To do: Pictures stay out of the output. Return exactly the lines below from the one with "ring pip: (342, 227)" down to the one with "wrist: (169, 335)", both included, and nothing more.

Pixel coordinate listings:
****
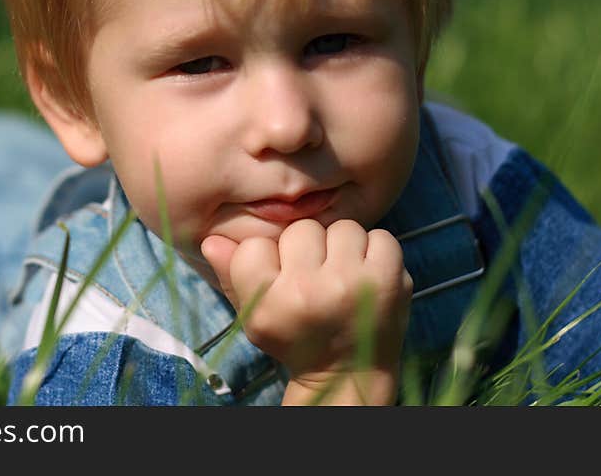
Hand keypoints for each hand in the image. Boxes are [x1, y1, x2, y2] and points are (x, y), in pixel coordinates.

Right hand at [201, 219, 412, 404]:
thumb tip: (211, 239)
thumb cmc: (296, 338)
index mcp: (270, 303)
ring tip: (342, 275)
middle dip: (309, 249)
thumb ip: (231, 275)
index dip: (268, 257)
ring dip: (343, 248)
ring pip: (342, 227)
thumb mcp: (256, 315)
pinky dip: (376, 251)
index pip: (255, 245)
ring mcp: (352, 285)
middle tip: (316, 277)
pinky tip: (368, 275)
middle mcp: (309, 293)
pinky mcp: (389, 281)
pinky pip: (380, 235)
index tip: (280, 281)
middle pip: (301, 229)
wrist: (349, 373)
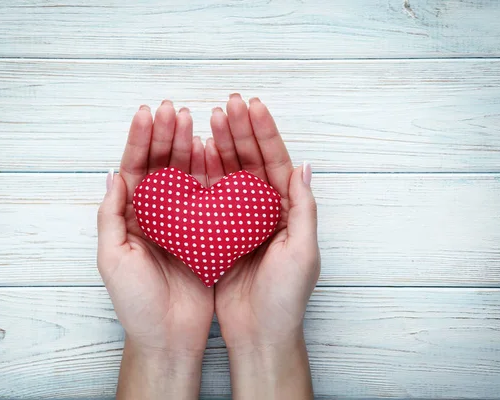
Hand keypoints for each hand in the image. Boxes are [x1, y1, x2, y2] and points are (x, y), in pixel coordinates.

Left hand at [97, 101, 212, 397]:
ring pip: (182, 175)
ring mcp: (180, 221)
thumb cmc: (136, 302)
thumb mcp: (114, 258)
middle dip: (164, 136)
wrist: (169, 335)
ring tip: (194, 120)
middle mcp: (154, 215)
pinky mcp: (203, 233)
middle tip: (174, 110)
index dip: (139, 140)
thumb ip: (111, 216)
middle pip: (158, 166)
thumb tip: (113, 174)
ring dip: (186, 147)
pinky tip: (211, 152)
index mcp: (129, 218)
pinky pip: (205, 196)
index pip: (133, 169)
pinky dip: (208, 173)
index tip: (149, 114)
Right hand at [206, 94, 319, 398]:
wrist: (261, 333)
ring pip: (231, 174)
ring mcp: (241, 219)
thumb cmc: (286, 297)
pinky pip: (212, 196)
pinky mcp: (220, 233)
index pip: (277, 162)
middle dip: (241, 131)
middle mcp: (265, 210)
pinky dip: (205, 174)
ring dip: (221, 146)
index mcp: (288, 210)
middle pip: (252, 161)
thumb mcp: (302, 252)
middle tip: (226, 104)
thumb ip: (303, 209)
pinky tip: (196, 155)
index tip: (251, 105)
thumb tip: (303, 167)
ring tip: (207, 119)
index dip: (264, 132)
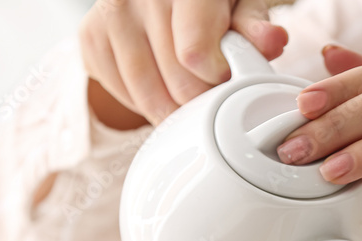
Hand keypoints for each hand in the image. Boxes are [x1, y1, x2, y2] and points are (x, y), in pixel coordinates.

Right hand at [78, 0, 287, 127]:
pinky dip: (145, 103)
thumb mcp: (239, 5)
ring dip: (174, 109)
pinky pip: (122, 93)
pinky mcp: (90, 35)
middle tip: (210, 95)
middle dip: (200, 99)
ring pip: (147, 93)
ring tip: (189, 100)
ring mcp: (111, 12)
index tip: (223, 76)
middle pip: (176, 79)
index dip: (215, 77)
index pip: (193, 52)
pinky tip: (160, 86)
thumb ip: (255, 25)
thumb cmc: (209, 3)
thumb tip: (272, 41)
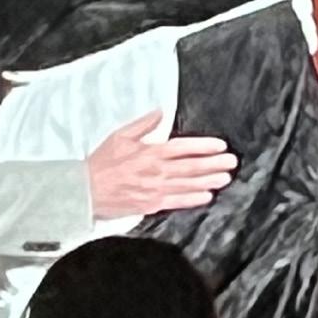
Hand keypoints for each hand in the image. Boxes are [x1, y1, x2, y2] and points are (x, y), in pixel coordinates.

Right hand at [85, 110, 236, 218]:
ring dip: (209, 181)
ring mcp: (155, 190)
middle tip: (232, 162)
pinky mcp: (152, 205)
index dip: (204, 146)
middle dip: (214, 164)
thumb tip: (161, 112)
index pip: (183, 147)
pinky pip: (178, 201)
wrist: (85, 191)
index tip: (220, 145)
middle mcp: (156, 171)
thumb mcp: (119, 136)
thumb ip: (143, 124)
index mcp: (149, 152)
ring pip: (188, 184)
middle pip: (191, 167)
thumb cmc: (101, 163)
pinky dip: (193, 199)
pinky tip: (207, 196)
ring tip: (225, 178)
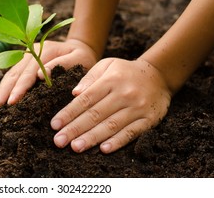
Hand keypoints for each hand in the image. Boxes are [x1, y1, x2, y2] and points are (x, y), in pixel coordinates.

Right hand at [0, 39, 97, 108]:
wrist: (81, 48)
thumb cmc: (83, 57)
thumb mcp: (79, 59)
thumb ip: (63, 64)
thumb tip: (41, 75)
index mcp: (45, 50)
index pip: (29, 72)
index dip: (20, 87)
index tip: (12, 101)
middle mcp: (31, 51)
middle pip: (15, 73)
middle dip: (4, 91)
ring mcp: (26, 56)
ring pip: (10, 74)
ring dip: (1, 90)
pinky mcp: (24, 62)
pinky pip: (12, 75)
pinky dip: (4, 87)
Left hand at [50, 58, 171, 152]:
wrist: (159, 75)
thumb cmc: (125, 71)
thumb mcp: (107, 65)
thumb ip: (89, 77)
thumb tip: (74, 93)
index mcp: (110, 80)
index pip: (86, 99)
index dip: (69, 113)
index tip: (54, 124)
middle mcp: (123, 94)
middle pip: (95, 114)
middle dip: (75, 129)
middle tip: (59, 141)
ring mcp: (137, 108)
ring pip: (111, 125)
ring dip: (92, 138)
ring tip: (75, 147)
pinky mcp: (149, 119)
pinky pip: (131, 132)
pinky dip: (118, 141)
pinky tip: (104, 149)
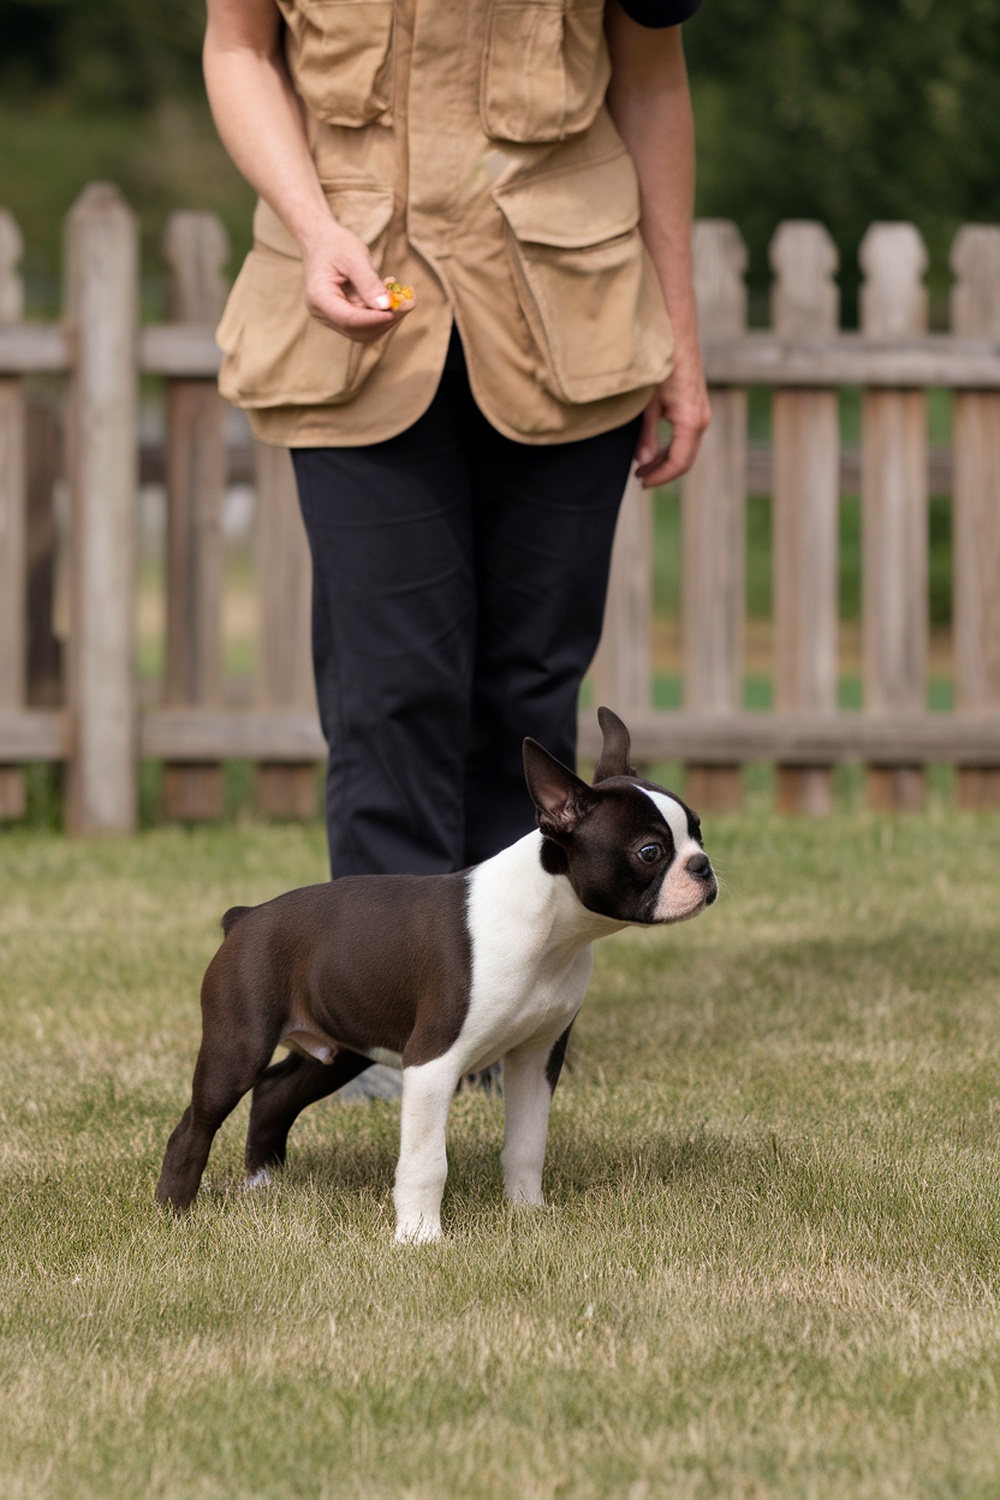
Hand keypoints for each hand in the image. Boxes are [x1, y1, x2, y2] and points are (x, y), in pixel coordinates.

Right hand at [301, 224, 411, 344]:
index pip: (348, 318)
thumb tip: (386, 307)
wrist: (321, 241)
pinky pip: (364, 325)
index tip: (394, 312)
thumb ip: (369, 282)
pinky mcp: (342, 317)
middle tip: (406, 303)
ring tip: (400, 298)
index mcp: (319, 297)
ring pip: (363, 333)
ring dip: (385, 320)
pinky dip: (381, 315)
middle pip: (356, 331)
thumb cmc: (335, 244)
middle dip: (383, 321)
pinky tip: (389, 297)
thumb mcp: (354, 256)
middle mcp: (322, 313)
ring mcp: (331, 318)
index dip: (373, 319)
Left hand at [634, 346, 710, 487]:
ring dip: (666, 460)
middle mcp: (701, 420)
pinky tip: (654, 449)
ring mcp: (702, 414)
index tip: (642, 483)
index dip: (660, 476)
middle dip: (662, 472)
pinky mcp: (697, 407)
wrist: (677, 336)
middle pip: (685, 460)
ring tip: (643, 466)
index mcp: (690, 422)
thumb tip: (643, 462)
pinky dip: (671, 447)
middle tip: (640, 478)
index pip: (678, 462)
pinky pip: (687, 436)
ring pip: (686, 449)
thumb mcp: (648, 404)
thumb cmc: (660, 366)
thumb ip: (647, 435)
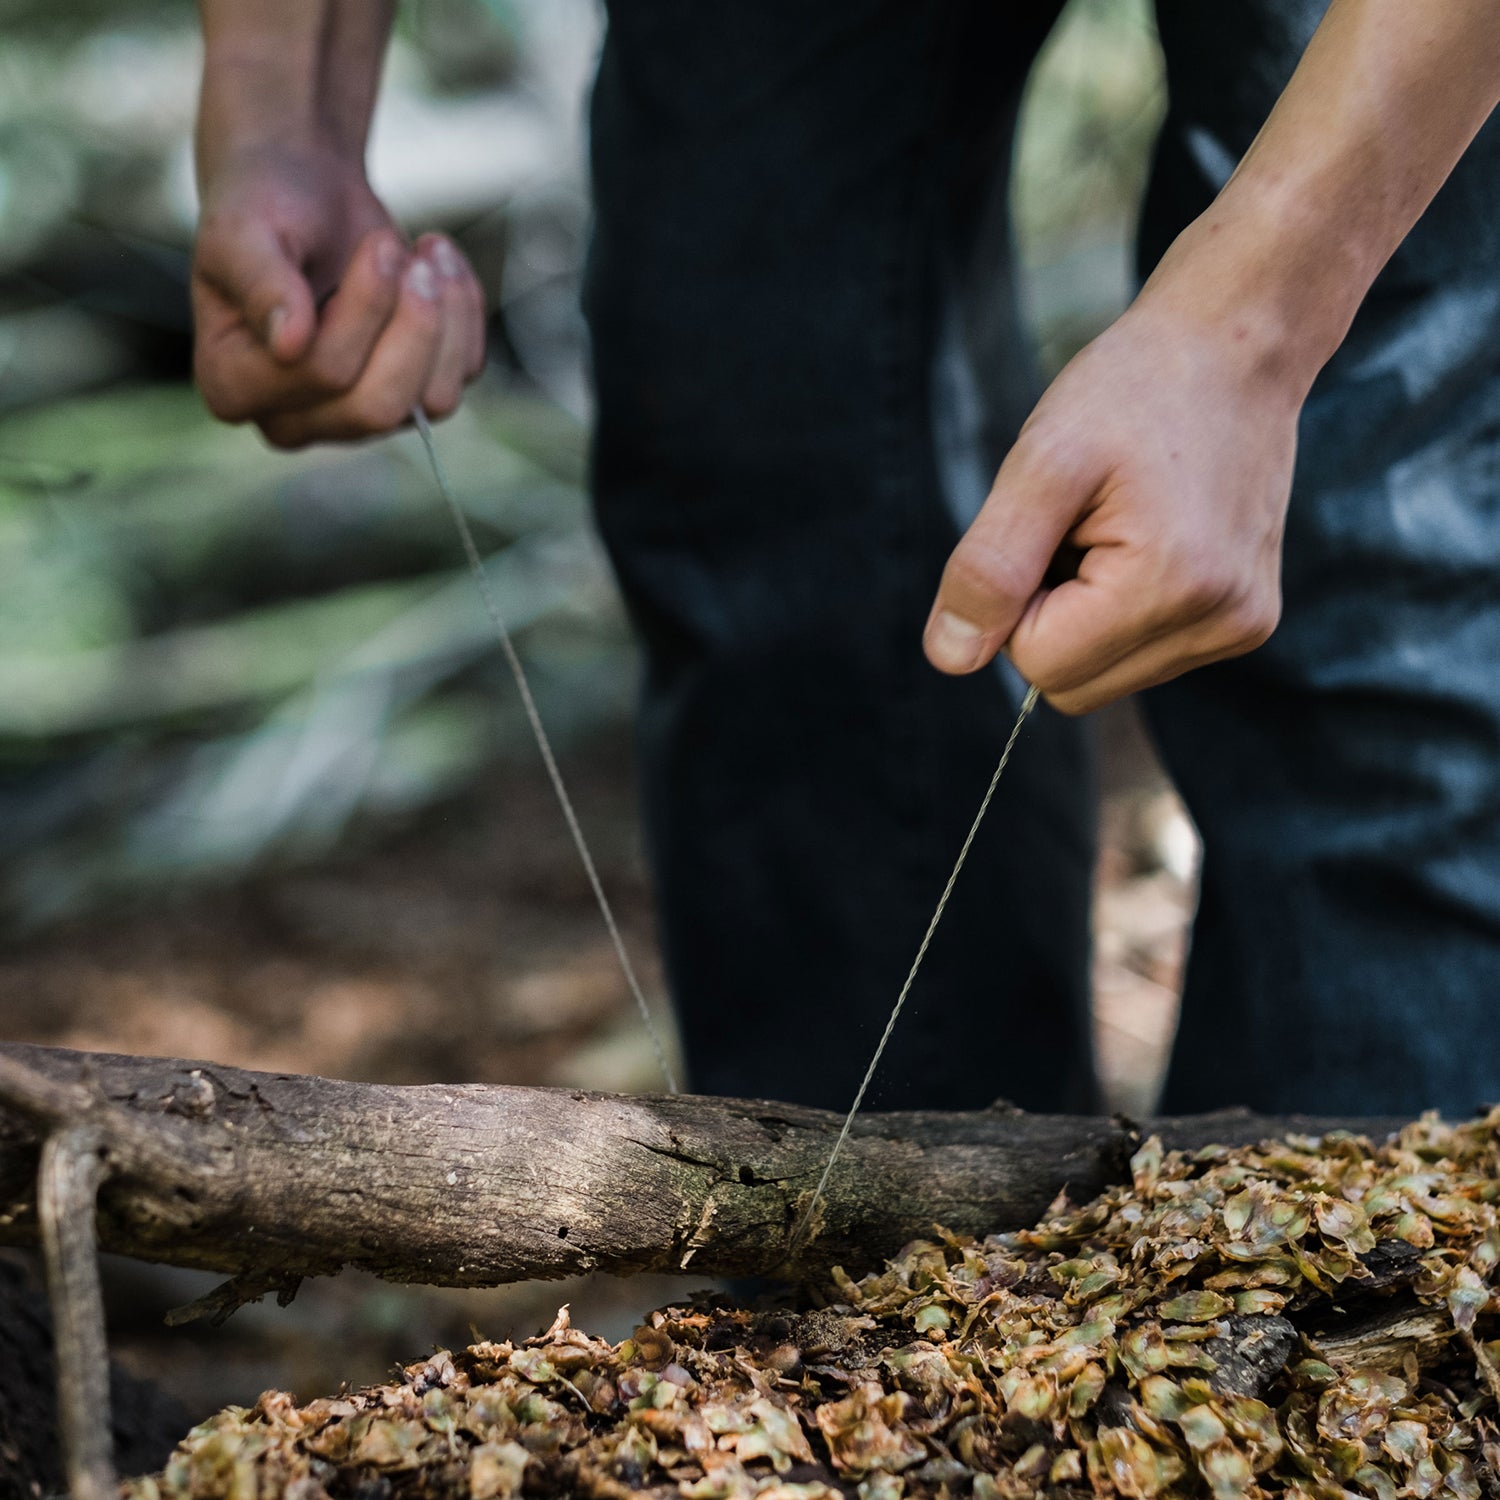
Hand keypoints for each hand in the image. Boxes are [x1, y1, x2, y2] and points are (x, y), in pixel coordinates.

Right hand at [191, 142, 485, 447]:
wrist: (306, 188)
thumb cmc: (265, 203)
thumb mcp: (245, 227)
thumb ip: (260, 281)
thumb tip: (289, 345)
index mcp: (232, 386)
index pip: (322, 374)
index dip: (365, 308)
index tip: (378, 246)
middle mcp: (293, 419)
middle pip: (379, 406)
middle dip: (412, 324)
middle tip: (413, 256)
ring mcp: (355, 416)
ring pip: (432, 402)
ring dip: (445, 318)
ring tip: (429, 254)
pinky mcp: (409, 398)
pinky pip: (461, 377)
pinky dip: (465, 316)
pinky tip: (442, 265)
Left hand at [922, 298, 1299, 714]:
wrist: (1235, 348)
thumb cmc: (1133, 390)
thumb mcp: (1042, 461)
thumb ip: (990, 567)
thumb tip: (952, 659)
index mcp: (1174, 586)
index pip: (1038, 665)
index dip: (1017, 602)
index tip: (1051, 527)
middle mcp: (1223, 624)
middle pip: (1071, 687)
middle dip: (1049, 615)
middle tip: (1079, 527)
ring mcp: (1241, 629)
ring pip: (1103, 680)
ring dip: (1083, 614)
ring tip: (1115, 527)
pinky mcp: (1246, 624)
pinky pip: (1141, 658)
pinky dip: (1120, 611)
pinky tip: (1145, 540)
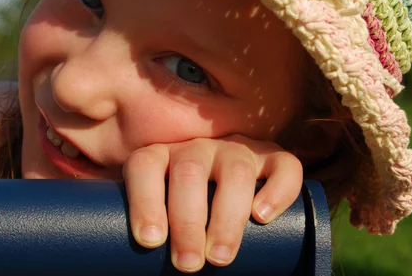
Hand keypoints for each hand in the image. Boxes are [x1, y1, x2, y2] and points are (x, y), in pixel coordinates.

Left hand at [122, 135, 302, 272]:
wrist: (218, 186)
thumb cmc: (181, 211)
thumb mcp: (158, 214)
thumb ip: (148, 230)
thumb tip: (128, 268)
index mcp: (162, 156)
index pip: (145, 166)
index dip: (144, 201)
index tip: (149, 242)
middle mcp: (197, 148)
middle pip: (189, 172)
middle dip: (187, 222)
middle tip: (188, 264)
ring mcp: (235, 149)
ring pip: (235, 171)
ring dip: (227, 218)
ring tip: (220, 258)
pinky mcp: (271, 157)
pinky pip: (283, 164)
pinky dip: (277, 190)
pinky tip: (263, 217)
****
Written answer:
ring pip: (342, 227)
thumb mcp: (256, 315)
pinky dip: (376, 251)
index pip: (255, 245)
ring mcp: (352, 285)
middle tip: (316, 277)
pinky tip: (368, 275)
middle mcp: (309, 293)
pinky mcp: (389, 281)
pinky pip: (380, 235)
index tip: (280, 281)
middle pip: (301, 229)
wrist: (349, 373)
Hand keypoints for each hand in the image. Boxes are [x1, y1, x2, y2] and points are (x, y), in pixel coordinates.

Left hand at [97, 101, 212, 397]:
ring pip: (182, 175)
ring mcp: (180, 221)
thumb cmc: (136, 302)
thumb mcp: (114, 258)
middle dip: (164, 136)
wrist: (169, 335)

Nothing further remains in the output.